Dünya, Gezi Parkı'nda başlayan ve ülkenin geneline yayılan direnişle "daha yeni bir Türkiye" gerçeğini tanımaya başladı. İstanbul’un orta yerinde bulunan, Gezi Parkı'ndaki yeşil alanın devlet tarafından gasp edilmesine karşı başlayan direniş, kısa sürede dünya gündemini kapsayan ve hatta başka ülkelerdeki direnişlere de esin kaynağı olan bir niteliğe dönüştü.
Bu direniş, otuz yıllık Kürt özgürlük mücadelesinin ardından Türkiye’de rastlanan en büyük halk hareketlerinden biri olarak da tarihteki yerini aldı.
On bir yıllık AKP iktidarının Kürt direnişini kırmak adına geliştirdiği politika ve karşı saldırılar unutulacak gibi değil. 21 Mart Newrozu'yla birlikte Sayın Abdullah Öcalan’ın geliştirdiği demokratik çözüm planı AKP iktidarının, geliştirdiği kıyım politikalarından çark etmesini sağladı. Bu yeni sürecin adına "çözüm süreci" dendi ve karşılıklı barışçıl adımların atılması anlaşmasıyla; silahlı mücadelenin son bulması ve Kürt halkının temel hak ve özgürlüklerini kullanmasını öngören müzakerelere başlandı.

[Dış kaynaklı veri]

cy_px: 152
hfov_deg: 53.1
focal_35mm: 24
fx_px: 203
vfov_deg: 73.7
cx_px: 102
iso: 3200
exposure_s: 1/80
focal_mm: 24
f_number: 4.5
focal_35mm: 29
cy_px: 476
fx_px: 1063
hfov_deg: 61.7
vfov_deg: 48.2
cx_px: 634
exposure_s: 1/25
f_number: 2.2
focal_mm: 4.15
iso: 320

Demokratik adımlar beklenirken...
Üç aşamalı plan dâhilinde başlayan bu süreç toplumda büyük bir umut ve cesaretin kaynağı oldu. Birinci aşamada, gerillanın sınır dışına çekilmesi işlemi başladı ve Hükümetin de paralel olarak demokratik adımlar atması bekleniyordu. İktidar demokratik adımlar yerine giderek otoriter bir söylem ve yaklaşıma büründü. Bu 'seferinde' sadece Kürtleri değil kendisine oy vermeyen bütün toplumsal kesimleri sert politikalarla sindirmek istedi.

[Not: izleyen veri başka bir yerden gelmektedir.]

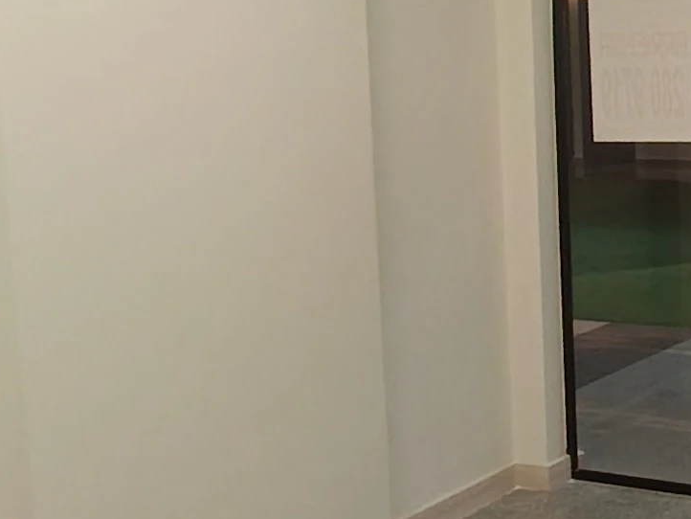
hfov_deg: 27.4
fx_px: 1218
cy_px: 192
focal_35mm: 61
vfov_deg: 24.0
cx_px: 855
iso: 294
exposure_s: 1/100
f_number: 2.2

Başbakan, demokratik teamüllere sığmayan üslup ve kibirli özelliğiyle sonunda isyanı genele yaymayı başardı. Boğaz üzerinde yapılacak olan köprünün adının 'Yavuz Sultan Selim' olduğunu ilan ederek 20 milyon Alevinin tepkisinden çekinmedi. Suriye politikasına bağlı olarak mezhepçilik üzerinden geliştirdiği söylemlerle giderek otoriterleşti. Söylem ve pratiği itibarıyla korkutarak her şeyi yapabileceğini sanan Başbakan, böylece ülkeyi yeni bir kavşağın tam eşiğine getirmiş oldu.

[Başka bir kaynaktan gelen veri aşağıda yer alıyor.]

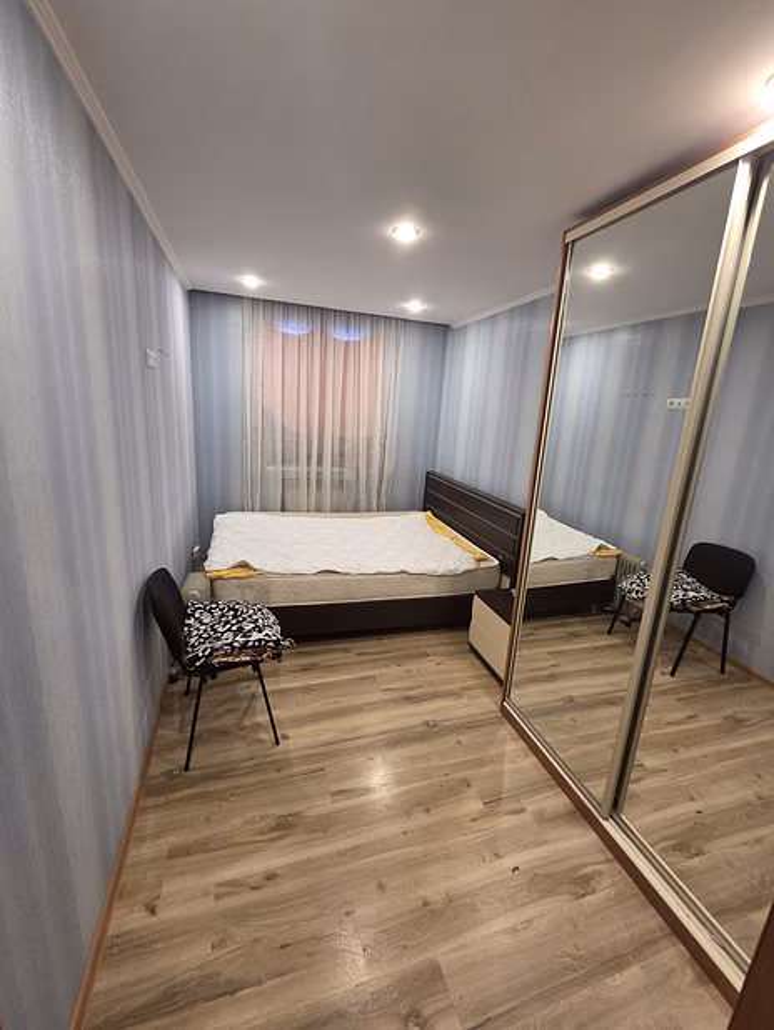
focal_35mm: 13
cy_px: 515
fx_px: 387
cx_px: 387
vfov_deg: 106.2
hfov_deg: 90.0
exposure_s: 1/50
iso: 500
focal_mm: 2.2
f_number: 2.2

Gezi Parkı; patlama noktası
Bütün bu olumsuz, otoriter yaklaşımların ardından, Gezi Parkı'ndaki yeşil alanın, rant merkezi projesi için ilga edilme olasılığı, bir patlama noktasıydı; İstanbul halkının isyanı için yeterli bir nedendi. Ağaçların kesilmesi, yeşil alanın acımasızca talan edilmesi başlı başına kabul edilmemesi gereken, asıl vandallıktı! Kapitalizm, doğası gereği 'gözü dönmüş' bir sistem ve kenti AVM’lerle donatmayı 'haliyle' öncelik haline getirdiğinden, toplumun çevre bilincini de ciddiye alamazdı. Nihayetinde gaz bombaları, TOMA'lar, çadırların sökülmesi, yaralananlar ve ölenler bu kâr hırsının sonuçlarından oldu. Ancak polis saldırısının bu kez 'ters tepti' ve sinmek bir yana, öfkeler pratikte demokratik tepkiler olarak ülkenin çoğu kentine, ilçesine yayıldı; bizatihi bir hareketlenme meydana geldi.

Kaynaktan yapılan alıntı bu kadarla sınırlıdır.